Not sure if anyone lurking around on this forum is looking for a kayak under $200 but Menards still has them in stock for $199. I bought one for my son earlier this year and he has "beat the heck out of it "dragging thru low water and it's still in great shape.


Outdoor Hub mobile, the outdoor information engine


----------



## JamesT (Jul 22, 2005)

If it gets him on the water, makes him happy, and works with your budget then yeah! I borrowed a friends "el cheapest they sell at dicks" ( i wannt say you could get it for 169 or 179 then use a 20 off coupon) a couple years ago (the kind some on here say to avoid, splits at seams, etc etc etc) and it was fine. Can i tell a difference bw it and my current dirigo 106? Easily. Did it git er done though? Heck yeah. Figure it gets used 20 times and if each time is worth $5 then its paid for. 40 times and each times is worth $2.50 then its paid for, etc, etc, etc. Have fun. The way i see it is just having a yak, any yak is 90% of it. The other 10% is icing on the cake. Heck before that i went through 3 coleman inflatable yaks over 4-5 years i got at wally world for $10 on clearance. Those were the days.....towards the end there were always at least one, if not 2 or 3 of the air bladders that went out. I had a blast though. Sometimes it got so pathetic (like id be down to a single bladder out of 5 that didnt leak) that it was laughable. Take that puppy out. Looks pretty nice and better than the dicks "el cheapest".


----------



## radar3321 (Feb 27, 2012)

My cheap 200 buck otter sport 9'6" yak is awesome. Finally got it set up for fishing and been using it for two years to hunt out of. Looked at slot more expensive ones, but budget didn't allow. I love it and have no plans to get another. I love them cheap ones. Just my two cents.

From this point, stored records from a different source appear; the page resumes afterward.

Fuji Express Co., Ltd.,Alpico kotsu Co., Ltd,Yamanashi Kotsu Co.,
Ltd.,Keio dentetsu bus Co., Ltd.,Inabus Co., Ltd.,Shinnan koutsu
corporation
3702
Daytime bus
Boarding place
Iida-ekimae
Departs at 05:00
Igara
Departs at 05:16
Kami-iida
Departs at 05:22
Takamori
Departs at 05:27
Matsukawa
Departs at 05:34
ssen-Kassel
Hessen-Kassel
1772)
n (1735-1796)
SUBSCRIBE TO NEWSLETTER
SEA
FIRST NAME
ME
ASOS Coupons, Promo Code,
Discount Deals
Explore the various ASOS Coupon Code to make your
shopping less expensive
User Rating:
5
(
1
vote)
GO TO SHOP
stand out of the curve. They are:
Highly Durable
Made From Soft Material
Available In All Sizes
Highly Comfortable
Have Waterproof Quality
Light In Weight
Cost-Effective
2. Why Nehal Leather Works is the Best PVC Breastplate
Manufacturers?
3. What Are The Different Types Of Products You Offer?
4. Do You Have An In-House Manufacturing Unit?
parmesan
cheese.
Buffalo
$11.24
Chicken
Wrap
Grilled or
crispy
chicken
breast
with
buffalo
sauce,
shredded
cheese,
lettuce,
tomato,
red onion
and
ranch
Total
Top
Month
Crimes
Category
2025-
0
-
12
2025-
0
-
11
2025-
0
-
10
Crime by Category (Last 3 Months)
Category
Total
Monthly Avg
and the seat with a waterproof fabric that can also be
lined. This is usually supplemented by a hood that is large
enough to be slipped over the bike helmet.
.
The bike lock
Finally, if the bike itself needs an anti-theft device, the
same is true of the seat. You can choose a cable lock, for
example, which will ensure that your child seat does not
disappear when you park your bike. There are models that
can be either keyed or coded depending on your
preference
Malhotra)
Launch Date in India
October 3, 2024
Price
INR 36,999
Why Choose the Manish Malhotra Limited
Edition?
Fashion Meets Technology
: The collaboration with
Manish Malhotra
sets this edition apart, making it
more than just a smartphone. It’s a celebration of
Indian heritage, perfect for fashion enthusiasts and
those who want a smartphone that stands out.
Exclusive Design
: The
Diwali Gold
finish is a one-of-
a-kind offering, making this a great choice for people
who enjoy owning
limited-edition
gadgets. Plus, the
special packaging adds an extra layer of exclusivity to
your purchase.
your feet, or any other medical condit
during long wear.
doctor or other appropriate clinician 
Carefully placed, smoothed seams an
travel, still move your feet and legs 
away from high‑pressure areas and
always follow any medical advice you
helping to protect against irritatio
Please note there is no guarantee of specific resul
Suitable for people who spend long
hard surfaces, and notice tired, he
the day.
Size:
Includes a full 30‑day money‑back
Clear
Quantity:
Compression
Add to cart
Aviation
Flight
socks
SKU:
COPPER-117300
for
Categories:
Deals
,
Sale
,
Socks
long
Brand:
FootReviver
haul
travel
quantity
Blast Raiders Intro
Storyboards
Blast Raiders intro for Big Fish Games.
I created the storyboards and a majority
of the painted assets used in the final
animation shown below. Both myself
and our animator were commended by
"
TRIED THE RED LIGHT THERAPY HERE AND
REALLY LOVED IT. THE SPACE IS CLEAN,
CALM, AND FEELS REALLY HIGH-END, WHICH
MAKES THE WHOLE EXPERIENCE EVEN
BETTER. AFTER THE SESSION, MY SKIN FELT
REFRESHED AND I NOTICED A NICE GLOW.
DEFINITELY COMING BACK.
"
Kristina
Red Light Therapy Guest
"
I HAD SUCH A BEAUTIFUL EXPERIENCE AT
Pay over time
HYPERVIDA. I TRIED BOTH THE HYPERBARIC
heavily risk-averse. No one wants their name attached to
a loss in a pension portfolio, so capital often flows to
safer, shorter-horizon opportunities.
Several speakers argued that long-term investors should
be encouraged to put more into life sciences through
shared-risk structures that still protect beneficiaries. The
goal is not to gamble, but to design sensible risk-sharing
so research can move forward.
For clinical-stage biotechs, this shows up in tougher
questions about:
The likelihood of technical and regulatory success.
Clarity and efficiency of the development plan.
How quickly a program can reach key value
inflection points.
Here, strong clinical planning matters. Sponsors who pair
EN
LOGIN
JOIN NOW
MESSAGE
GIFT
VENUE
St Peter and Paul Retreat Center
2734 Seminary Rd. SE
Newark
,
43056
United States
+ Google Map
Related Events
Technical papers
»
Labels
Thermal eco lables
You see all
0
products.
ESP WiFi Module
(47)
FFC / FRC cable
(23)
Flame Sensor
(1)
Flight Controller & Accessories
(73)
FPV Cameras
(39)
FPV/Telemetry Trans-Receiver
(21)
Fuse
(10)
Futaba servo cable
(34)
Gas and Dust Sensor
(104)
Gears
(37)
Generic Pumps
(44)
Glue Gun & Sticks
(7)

Outdoor Hub mobile, the outdoor information engine


----------



## streamstalker (Jul 8, 2005)

Menards had that on sale a few months ago for $169. It gets pretty good reviews.


----------



## fishwendel2 (Nov 19, 2007)

Yep...I got one when they were $169. Came with a paddle too...can not beat that. It does not compare to my Tarpon but to a a 14 year old...its the best boat out there


----------